** Exercise input follows **

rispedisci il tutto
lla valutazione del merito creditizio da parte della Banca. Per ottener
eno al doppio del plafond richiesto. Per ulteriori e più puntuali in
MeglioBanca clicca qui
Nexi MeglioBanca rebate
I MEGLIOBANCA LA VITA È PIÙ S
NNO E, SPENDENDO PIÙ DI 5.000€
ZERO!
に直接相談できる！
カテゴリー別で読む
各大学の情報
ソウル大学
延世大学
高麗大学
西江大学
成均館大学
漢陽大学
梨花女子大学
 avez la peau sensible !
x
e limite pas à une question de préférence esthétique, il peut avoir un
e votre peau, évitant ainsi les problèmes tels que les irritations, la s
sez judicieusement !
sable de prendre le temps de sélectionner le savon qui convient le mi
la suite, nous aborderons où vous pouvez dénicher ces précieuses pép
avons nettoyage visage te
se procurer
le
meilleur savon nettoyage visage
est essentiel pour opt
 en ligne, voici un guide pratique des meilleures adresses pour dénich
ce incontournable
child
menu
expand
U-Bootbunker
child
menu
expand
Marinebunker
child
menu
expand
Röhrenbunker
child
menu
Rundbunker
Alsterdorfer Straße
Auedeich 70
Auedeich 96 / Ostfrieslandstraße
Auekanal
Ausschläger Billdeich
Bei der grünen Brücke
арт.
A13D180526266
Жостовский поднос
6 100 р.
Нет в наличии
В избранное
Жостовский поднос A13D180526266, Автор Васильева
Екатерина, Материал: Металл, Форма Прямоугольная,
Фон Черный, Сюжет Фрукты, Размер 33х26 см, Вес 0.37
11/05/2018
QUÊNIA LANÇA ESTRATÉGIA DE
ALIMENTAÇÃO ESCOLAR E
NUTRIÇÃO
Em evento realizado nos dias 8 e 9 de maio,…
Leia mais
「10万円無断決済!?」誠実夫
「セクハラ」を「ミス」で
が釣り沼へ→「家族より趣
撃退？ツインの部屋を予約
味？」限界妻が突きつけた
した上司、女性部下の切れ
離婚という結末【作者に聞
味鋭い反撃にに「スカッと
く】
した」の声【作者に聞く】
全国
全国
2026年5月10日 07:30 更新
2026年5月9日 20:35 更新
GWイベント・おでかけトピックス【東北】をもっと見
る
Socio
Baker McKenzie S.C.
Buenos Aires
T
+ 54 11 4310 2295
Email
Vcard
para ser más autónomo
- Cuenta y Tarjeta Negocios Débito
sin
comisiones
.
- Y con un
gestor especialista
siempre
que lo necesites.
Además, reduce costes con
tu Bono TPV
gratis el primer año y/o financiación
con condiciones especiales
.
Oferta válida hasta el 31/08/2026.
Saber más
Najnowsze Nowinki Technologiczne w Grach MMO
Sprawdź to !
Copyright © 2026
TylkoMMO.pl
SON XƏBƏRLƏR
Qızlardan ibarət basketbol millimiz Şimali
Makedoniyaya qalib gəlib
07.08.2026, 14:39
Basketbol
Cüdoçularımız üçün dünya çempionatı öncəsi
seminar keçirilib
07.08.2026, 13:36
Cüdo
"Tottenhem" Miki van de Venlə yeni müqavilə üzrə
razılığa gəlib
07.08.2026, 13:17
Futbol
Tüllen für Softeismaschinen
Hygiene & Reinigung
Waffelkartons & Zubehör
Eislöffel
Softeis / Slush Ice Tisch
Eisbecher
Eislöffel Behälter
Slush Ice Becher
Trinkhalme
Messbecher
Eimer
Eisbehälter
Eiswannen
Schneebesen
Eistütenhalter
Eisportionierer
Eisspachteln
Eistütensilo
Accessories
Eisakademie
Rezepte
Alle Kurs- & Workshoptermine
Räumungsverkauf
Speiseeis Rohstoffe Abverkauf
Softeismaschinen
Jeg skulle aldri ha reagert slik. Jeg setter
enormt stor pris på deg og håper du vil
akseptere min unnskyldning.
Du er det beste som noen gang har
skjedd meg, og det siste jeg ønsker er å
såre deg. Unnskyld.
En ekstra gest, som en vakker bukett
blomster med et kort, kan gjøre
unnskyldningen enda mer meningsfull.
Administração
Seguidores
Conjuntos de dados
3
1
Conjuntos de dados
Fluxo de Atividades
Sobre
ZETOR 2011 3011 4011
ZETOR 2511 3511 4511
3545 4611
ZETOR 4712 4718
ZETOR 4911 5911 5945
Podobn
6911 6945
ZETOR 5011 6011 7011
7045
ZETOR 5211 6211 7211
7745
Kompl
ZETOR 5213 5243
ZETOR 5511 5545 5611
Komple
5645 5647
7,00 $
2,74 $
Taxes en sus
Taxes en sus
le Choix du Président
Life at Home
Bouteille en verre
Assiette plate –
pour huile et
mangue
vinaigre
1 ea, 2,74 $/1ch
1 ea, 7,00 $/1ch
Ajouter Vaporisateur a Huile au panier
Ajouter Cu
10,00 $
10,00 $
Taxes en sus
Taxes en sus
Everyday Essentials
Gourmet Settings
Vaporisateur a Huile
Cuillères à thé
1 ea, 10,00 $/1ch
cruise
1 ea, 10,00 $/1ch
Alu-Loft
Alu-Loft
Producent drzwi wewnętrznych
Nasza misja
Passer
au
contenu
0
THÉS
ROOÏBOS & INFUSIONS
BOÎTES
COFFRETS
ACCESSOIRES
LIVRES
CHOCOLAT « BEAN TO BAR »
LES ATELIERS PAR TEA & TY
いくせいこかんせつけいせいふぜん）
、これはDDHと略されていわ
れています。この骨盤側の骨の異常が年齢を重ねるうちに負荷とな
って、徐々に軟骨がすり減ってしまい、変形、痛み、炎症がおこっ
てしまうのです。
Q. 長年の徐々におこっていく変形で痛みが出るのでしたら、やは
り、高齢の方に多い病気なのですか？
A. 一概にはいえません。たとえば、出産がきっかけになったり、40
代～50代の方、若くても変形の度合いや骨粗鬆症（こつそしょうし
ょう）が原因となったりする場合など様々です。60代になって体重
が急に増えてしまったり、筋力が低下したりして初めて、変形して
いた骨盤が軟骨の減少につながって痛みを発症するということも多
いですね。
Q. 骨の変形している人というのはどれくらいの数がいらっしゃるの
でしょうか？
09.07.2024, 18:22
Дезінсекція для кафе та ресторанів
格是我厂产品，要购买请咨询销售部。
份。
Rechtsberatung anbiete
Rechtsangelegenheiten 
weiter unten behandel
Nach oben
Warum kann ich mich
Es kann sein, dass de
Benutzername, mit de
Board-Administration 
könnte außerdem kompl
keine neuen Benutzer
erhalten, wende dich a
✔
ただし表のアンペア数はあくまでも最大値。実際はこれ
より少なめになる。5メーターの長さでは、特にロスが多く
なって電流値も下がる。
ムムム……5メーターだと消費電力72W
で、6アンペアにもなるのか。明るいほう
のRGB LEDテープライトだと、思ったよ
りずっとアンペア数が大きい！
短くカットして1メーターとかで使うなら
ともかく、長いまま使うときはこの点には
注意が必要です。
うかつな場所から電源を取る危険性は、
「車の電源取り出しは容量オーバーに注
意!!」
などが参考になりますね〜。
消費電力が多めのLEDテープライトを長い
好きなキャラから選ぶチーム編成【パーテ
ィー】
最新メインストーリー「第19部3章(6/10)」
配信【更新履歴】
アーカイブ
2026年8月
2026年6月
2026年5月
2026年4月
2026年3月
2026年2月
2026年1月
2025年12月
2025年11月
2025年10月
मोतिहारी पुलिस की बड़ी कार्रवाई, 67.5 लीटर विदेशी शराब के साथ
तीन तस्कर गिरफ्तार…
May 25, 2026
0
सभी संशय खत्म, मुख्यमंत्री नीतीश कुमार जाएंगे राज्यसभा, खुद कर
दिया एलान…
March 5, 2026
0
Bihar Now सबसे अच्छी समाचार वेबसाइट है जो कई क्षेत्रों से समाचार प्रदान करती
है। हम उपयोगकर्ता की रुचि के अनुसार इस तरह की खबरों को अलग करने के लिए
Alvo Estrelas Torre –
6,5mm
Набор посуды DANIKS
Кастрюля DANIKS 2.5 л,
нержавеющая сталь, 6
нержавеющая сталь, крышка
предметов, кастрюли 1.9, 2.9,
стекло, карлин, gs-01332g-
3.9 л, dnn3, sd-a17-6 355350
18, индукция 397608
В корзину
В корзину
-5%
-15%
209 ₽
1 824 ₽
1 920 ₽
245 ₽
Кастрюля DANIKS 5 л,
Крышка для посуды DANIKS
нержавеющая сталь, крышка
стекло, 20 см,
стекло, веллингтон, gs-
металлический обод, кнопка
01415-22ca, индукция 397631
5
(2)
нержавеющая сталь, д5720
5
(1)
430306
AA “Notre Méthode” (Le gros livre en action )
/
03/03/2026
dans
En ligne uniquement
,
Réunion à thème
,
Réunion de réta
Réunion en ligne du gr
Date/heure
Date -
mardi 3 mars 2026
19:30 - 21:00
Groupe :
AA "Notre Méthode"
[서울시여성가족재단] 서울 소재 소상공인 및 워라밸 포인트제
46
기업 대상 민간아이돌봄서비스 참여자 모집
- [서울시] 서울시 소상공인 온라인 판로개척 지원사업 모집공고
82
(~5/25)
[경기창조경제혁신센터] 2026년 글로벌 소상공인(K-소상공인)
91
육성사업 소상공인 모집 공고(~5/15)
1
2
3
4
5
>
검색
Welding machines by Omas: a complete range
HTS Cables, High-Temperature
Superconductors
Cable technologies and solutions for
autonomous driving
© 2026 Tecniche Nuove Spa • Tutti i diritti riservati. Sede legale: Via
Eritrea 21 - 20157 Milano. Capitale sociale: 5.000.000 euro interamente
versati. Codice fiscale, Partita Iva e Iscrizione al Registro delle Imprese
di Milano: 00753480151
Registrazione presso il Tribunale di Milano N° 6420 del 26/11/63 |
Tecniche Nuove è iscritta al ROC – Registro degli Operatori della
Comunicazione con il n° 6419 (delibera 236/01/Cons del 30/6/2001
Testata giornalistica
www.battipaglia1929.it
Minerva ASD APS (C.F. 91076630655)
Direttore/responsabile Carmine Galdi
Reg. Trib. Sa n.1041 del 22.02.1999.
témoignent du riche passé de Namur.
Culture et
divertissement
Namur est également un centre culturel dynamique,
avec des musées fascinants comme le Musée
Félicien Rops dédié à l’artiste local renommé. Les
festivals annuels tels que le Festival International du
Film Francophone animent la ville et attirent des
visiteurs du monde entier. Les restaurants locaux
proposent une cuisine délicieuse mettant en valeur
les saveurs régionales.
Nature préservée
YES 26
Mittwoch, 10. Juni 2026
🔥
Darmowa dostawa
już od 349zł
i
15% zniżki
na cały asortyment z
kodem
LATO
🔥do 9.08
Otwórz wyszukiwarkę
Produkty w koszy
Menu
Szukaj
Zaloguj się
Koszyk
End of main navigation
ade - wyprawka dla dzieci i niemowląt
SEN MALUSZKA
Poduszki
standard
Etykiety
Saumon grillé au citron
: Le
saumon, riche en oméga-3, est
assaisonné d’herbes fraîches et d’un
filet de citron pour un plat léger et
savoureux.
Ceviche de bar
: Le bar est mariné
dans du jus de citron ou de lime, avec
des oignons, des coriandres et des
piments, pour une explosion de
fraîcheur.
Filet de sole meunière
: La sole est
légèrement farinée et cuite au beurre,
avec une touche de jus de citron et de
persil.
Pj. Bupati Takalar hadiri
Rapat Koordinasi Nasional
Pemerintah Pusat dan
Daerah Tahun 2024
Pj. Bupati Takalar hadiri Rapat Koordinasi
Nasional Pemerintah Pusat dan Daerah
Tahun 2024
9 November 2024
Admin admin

** End of Exercise input **

**Exercise:** Reproduce the records from their start through the line containing "Auedeich 96 / Ostfrieslandstraße", putting "collapse" in place of "expand" and leaving everything else unchanged.

**Solution for this exercise:**
rispedisci il tutto
lla valutazione del merito creditizio da parte della Banca. Per ottener
eno al doppio del plafond richiesto. Per ulteriori e più puntuali in
MeglioBanca clicca qui
Nexi MeglioBanca rebate
I MEGLIOBANCA LA VITA È PIÙ S
NNO E, SPENDENDO PIÙ DI 5.000€
ZERO!
に直接相談できる！
カテゴリー別で読む
各大学の情報
ソウル大学
延世大学
高麗大学
西江大学
成均館大学
漢陽大学
梨花女子大学
 avez la peau sensible !
x
e limite pas à une question de préférence esthétique, il peut avoir un
e votre peau, évitant ainsi les problèmes tels que les irritations, la s
sez judicieusement !
sable de prendre le temps de sélectionner le savon qui convient le mi
la suite, nous aborderons où vous pouvez dénicher ces précieuses pép
avons nettoyage visage te
se procurer
le
meilleur savon nettoyage visage
est essentiel pour opt
 en ligne, voici un guide pratique des meilleures adresses pour dénich
ce incontournable
child
menu
collapse
U-Bootbunker
child
menu
collapse
Marinebunker
child
menu
collapse
Röhrenbunker
child
menu
Rundbunker
Alsterdorfer Straße
Auedeich 70
Auedeich 96 / Ostfrieslandstraße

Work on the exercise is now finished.